— WORK INSTRUCTION —
Using the records below, filter out every line that lacks "Grande" and copy the rest.

RECORDS PROVIDED below:

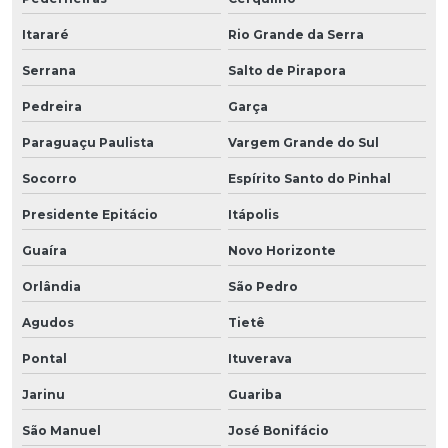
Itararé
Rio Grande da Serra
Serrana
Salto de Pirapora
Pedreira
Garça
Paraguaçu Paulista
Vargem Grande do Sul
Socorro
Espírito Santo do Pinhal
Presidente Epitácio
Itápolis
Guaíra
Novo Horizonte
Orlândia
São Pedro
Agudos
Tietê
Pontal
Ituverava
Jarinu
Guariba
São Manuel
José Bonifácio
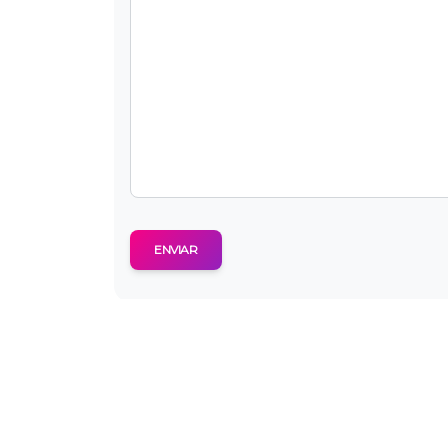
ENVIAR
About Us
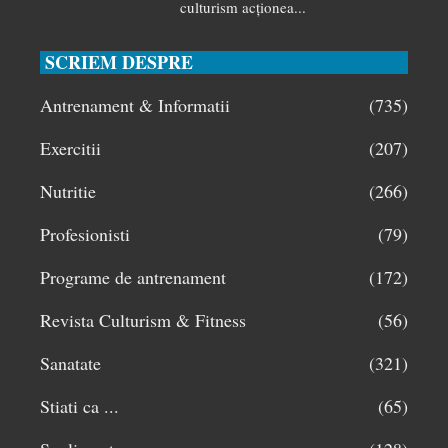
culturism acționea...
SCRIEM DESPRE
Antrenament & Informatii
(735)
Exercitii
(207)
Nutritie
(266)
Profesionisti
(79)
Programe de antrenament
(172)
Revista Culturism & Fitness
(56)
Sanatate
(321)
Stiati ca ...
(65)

End of RECORDS PROVIDED.
RECORDS PROVIDED below:

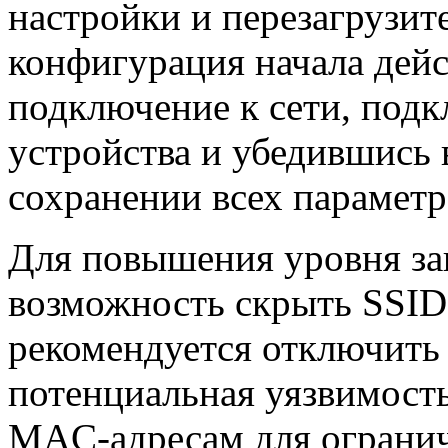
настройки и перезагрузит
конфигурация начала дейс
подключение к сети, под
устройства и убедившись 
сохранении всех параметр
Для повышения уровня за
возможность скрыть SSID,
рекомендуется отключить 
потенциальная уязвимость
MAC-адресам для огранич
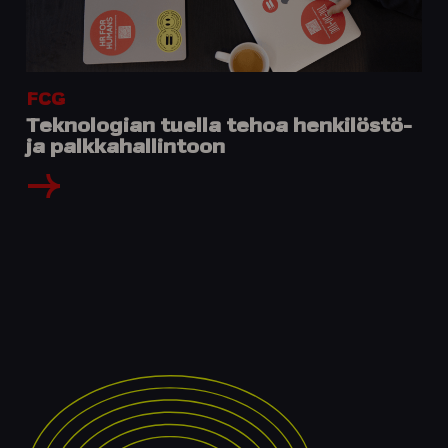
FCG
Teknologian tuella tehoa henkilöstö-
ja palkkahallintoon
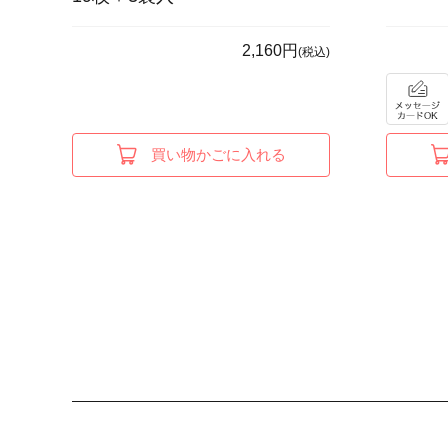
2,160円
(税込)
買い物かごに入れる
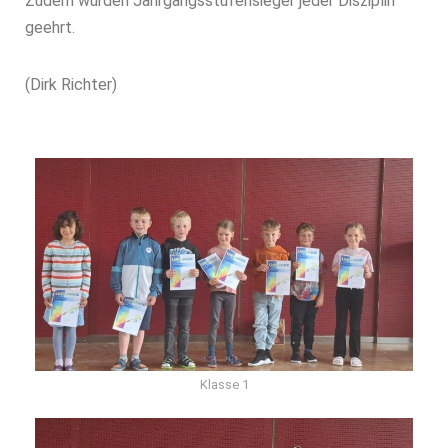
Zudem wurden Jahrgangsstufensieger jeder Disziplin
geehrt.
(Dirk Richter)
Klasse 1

End of RECORDS PROVIDED.

— RESPONSE TO THE EXERCISE —
Rio Grande da Serra
Vargem Grande do Sul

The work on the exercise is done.